*** PROVIDED ENTRIES Section Begins ***
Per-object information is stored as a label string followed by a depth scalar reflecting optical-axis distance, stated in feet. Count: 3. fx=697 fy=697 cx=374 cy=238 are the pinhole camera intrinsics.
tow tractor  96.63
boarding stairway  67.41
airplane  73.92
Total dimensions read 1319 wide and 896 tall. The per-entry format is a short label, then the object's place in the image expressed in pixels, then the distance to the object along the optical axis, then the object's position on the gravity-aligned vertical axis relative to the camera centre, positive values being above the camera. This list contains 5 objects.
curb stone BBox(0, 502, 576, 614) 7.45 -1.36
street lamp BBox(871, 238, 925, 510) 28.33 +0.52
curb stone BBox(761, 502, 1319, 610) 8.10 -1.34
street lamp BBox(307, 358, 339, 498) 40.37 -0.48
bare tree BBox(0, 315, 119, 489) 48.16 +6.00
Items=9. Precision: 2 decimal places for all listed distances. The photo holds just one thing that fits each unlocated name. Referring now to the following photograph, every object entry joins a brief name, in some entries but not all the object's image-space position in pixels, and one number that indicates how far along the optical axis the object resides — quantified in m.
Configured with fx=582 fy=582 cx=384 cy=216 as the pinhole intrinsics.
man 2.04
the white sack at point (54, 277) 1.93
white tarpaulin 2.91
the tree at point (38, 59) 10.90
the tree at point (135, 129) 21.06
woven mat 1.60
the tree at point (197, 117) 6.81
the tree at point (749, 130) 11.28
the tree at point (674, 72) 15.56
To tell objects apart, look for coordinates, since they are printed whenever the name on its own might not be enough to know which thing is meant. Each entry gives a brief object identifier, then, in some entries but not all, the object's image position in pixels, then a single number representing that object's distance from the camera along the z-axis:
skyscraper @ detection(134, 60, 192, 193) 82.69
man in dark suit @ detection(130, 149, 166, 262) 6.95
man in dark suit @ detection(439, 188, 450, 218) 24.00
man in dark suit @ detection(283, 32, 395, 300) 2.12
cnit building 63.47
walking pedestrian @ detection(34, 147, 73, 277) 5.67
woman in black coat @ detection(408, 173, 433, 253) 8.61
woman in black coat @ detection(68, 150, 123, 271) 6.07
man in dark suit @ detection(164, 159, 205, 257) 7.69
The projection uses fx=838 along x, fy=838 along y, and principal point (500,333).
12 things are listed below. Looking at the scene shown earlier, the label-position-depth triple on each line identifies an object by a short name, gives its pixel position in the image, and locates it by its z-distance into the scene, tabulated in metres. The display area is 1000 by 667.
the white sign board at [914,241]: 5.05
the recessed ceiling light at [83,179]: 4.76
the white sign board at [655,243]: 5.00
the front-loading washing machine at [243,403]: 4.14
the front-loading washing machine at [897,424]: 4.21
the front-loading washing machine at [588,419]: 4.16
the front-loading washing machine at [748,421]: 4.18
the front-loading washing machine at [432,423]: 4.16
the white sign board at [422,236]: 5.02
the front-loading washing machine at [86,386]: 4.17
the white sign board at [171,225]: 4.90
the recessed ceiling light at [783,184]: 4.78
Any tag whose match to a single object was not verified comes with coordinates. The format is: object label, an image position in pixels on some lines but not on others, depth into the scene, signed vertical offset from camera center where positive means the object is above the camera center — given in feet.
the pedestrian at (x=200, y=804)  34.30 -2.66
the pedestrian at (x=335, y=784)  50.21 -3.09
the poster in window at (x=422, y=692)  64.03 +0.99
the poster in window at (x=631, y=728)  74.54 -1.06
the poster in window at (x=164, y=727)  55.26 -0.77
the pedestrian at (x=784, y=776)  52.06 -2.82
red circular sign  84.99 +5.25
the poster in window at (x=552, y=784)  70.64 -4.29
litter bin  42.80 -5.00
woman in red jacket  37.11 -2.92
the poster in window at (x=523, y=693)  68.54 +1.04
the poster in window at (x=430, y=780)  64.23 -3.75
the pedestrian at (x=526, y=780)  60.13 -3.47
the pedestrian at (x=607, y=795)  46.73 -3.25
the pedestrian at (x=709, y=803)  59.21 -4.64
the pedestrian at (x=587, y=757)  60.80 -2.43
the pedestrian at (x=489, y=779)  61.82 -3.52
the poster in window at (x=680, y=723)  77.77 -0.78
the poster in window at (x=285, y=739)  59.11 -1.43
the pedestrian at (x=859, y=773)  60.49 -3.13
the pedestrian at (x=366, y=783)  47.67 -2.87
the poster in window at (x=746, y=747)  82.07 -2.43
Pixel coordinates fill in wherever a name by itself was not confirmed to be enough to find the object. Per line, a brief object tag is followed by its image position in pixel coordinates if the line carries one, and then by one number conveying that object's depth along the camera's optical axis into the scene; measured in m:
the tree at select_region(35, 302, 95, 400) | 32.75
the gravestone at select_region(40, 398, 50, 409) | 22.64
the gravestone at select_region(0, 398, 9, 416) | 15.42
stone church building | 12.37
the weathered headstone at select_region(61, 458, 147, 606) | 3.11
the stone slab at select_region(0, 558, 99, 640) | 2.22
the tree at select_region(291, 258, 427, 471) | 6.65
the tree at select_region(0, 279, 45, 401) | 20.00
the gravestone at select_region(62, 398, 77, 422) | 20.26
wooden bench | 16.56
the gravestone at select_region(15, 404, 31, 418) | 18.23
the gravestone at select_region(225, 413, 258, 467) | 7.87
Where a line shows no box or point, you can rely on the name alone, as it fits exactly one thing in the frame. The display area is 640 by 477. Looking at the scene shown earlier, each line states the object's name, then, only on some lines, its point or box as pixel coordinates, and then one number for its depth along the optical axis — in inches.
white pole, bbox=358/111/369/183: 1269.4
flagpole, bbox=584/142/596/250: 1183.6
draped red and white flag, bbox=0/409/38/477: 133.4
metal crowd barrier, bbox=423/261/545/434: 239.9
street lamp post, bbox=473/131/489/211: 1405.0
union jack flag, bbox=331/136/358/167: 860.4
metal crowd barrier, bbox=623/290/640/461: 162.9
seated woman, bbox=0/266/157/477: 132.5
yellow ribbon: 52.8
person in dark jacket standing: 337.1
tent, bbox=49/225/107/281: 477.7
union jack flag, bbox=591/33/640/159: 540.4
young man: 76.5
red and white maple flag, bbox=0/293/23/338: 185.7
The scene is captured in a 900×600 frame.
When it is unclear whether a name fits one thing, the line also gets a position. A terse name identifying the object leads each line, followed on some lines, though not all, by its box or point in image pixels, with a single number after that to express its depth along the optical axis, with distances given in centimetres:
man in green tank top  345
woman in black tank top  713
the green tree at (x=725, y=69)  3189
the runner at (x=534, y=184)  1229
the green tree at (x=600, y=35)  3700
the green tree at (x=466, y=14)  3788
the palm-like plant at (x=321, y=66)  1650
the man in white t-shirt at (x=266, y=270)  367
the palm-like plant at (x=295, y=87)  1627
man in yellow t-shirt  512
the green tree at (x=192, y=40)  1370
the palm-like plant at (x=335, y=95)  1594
*** PROVIDED ENTRIES Section Ends ***
TASK REQUIREMENTS: Copy every record exactly, with nothing added or dropped.

TASK RESULT:
Per-object information is stored as a label string followed by a depth scalar reflecting optical-axis distance, stated in feet. Count: 3. fx=697 fy=697 cx=374 cy=238 are the pinhole camera intrinsics.
tow tractor  96.63
boarding stairway  67.41
airplane  73.92
Total dimensions read 1319 wide and 896 tall. The per-entry format is a short label, then the object's place in the image expressed in pixels, then the distance to the object along the optical axis, then the object's position on the gravity-aligned vertical axis relative to the camera centre, positive values being above the camera. This list contains 5 objects.
curb stone BBox(0, 502, 576, 614) 7.45 -1.36
street lamp BBox(871, 238, 925, 510) 28.33 +0.52
curb stone BBox(761, 502, 1319, 610) 8.10 -1.34
street lamp BBox(307, 358, 339, 498) 40.37 -0.48
bare tree BBox(0, 315, 119, 489) 48.16 +6.00
Items=9. Precision: 2 decimal places for all listed distances. The photo holds just one thing that fits each unlocated name. Referring now to the following photograph, every object entry joins a brief name, in some entries but not all the object's image-space position in pixels, and one number that indicates how far along the optical axis the object resides — quantified in m.
Configured with fx=582 fy=582 cx=384 cy=216 as the pinhole intrinsics.
man 2.04
the white sack at point (54, 277) 1.93
white tarpaulin 2.91
the tree at point (38, 59) 10.90
the tree at point (135, 129) 21.06
woven mat 1.60
the tree at point (197, 117) 6.81
the tree at point (749, 130) 11.28
the tree at point (674, 72) 15.56
To tell objects apart, look for coordinates, since they are printed whenever the name on its own might not be enough to know which thing is meant. Each entry gives a brief object identifier, then, in some entries but not all, the object's image position in pixels, then a single number representing that object's distance from the camera along the z-axis:
skyscraper @ detection(134, 60, 192, 193) 82.69
man in dark suit @ detection(130, 149, 166, 262) 6.95
man in dark suit @ detection(439, 188, 450, 218) 24.00
man in dark suit @ detection(283, 32, 395, 300) 2.12
cnit building 63.47
walking pedestrian @ detection(34, 147, 73, 277) 5.67
woman in black coat @ detection(408, 173, 433, 253) 8.61
woman in black coat @ detection(68, 150, 123, 271) 6.07
man in dark suit @ detection(164, 159, 205, 257) 7.69
The projection uses fx=838 along x, fy=838 along y, and principal point (500,333).
12 things are listed below. Looking at the scene shown earlier, the label-position-depth triple on each line identifies an object by a short name, gives its pixel position in the image, and locates it by its z-distance into the scene, tabulated in metres. The display area is 1000 by 667.
the white sign board at [914,241]: 5.05
the recessed ceiling light at [83,179]: 4.76
the white sign board at [655,243]: 5.00
the front-loading washing machine at [243,403]: 4.14
the front-loading washing machine at [897,424]: 4.21
the front-loading washing machine at [588,419]: 4.16
the front-loading washing machine at [748,421]: 4.18
the front-loading washing machine at [432,423]: 4.16
the white sign board at [422,236]: 5.02
the front-loading washing machine at [86,386]: 4.17
the white sign board at [171,225]: 4.90
the recessed ceiling light at [783,184]: 4.78
Any tag whose match to a single object was not verified comes with coordinates. The format is: object label, an image position in pixels on some lines but not on others, depth into the scene, signed vertical offset from camera center where positive means the object is above the camera center — given in feet.
the pedestrian at (x=200, y=804)  34.30 -2.66
the pedestrian at (x=335, y=784)  50.21 -3.09
the poster in window at (x=422, y=692)  64.03 +0.99
the poster in window at (x=631, y=728)  74.54 -1.06
the poster in window at (x=164, y=727)  55.26 -0.77
the pedestrian at (x=784, y=776)  52.06 -2.82
red circular sign  84.99 +5.25
the poster in window at (x=552, y=784)  70.64 -4.29
litter bin  42.80 -5.00
woman in red jacket  37.11 -2.92
the poster in window at (x=523, y=693)  68.54 +1.04
the poster in window at (x=430, y=780)  64.23 -3.75
the pedestrian at (x=526, y=780)  60.13 -3.47
the pedestrian at (x=607, y=795)  46.73 -3.25
the pedestrian at (x=709, y=803)  59.21 -4.64
the pedestrian at (x=587, y=757)  60.80 -2.43
the pedestrian at (x=489, y=779)  61.82 -3.52
the poster in window at (x=680, y=723)  77.77 -0.78
the poster in window at (x=285, y=739)  59.11 -1.43
the pedestrian at (x=859, y=773)  60.49 -3.13
the pedestrian at (x=366, y=783)  47.67 -2.87
the poster in window at (x=746, y=747)  82.07 -2.43
Pixel coordinates fill in wherever a name by itself was not confirmed to be enough to find the object. Per line, a brief object tag is followed by its image position in pixel coordinates if the line carries one, and then by one number conveying that object's depth along the camera's optical axis into the scene; measured in m:
the tree at select_region(35, 302, 95, 400) | 32.75
the gravestone at select_region(40, 398, 50, 409) | 22.64
the gravestone at select_region(0, 398, 9, 416) | 15.42
stone church building | 12.37
the weathered headstone at select_region(61, 458, 147, 606) | 3.11
the stone slab at select_region(0, 558, 99, 640) | 2.22
the tree at select_region(291, 258, 427, 471) | 6.65
the tree at select_region(0, 279, 45, 401) | 20.00
the gravestone at select_region(62, 398, 77, 422) | 20.26
wooden bench | 16.56
the gravestone at select_region(15, 404, 31, 418) | 18.23
the gravestone at select_region(225, 413, 258, 467) | 7.87
Where a line shows no box or point, you can rely on the name alone, as it fits exactly one thing in the frame. The display area is 640 by 477. Looking at the scene shown earlier, each line states the object's name, then, only on some lines, its point or box as pixel coordinates, and then one number for its depth along the optical axis — in inches.
white pole, bbox=358/111/369/183: 1269.4
flagpole, bbox=584/142/596/250: 1183.6
draped red and white flag, bbox=0/409/38/477: 133.4
metal crowd barrier, bbox=423/261/545/434: 239.9
street lamp post, bbox=473/131/489/211: 1405.0
union jack flag, bbox=331/136/358/167: 860.4
metal crowd barrier, bbox=623/290/640/461: 162.9
seated woman, bbox=0/266/157/477: 132.5
yellow ribbon: 52.8
person in dark jacket standing: 337.1
tent, bbox=49/225/107/281: 477.7
union jack flag, bbox=591/33/640/159: 540.4
young man: 76.5
red and white maple flag, bbox=0/293/23/338: 185.7
The scene is captured in a 900×600 frame.
When it is unclear whether a name fits one thing, the line also gets a position. A terse name identifying the object leads each line, followed on some lines, though not all, by its box or point in image pixels, with a single number after that to express its depth along the optical axis, with distances given in centimetres:
man in green tank top  345
woman in black tank top  713
the green tree at (x=725, y=69)  3189
the runner at (x=534, y=184)  1229
the green tree at (x=600, y=35)  3700
the green tree at (x=466, y=14)  3788
the palm-like plant at (x=321, y=66)  1650
the man in white t-shirt at (x=266, y=270)  367
the palm-like plant at (x=295, y=87)  1627
man in yellow t-shirt  512
the green tree at (x=192, y=40)  1370
the palm-like plant at (x=335, y=95)  1594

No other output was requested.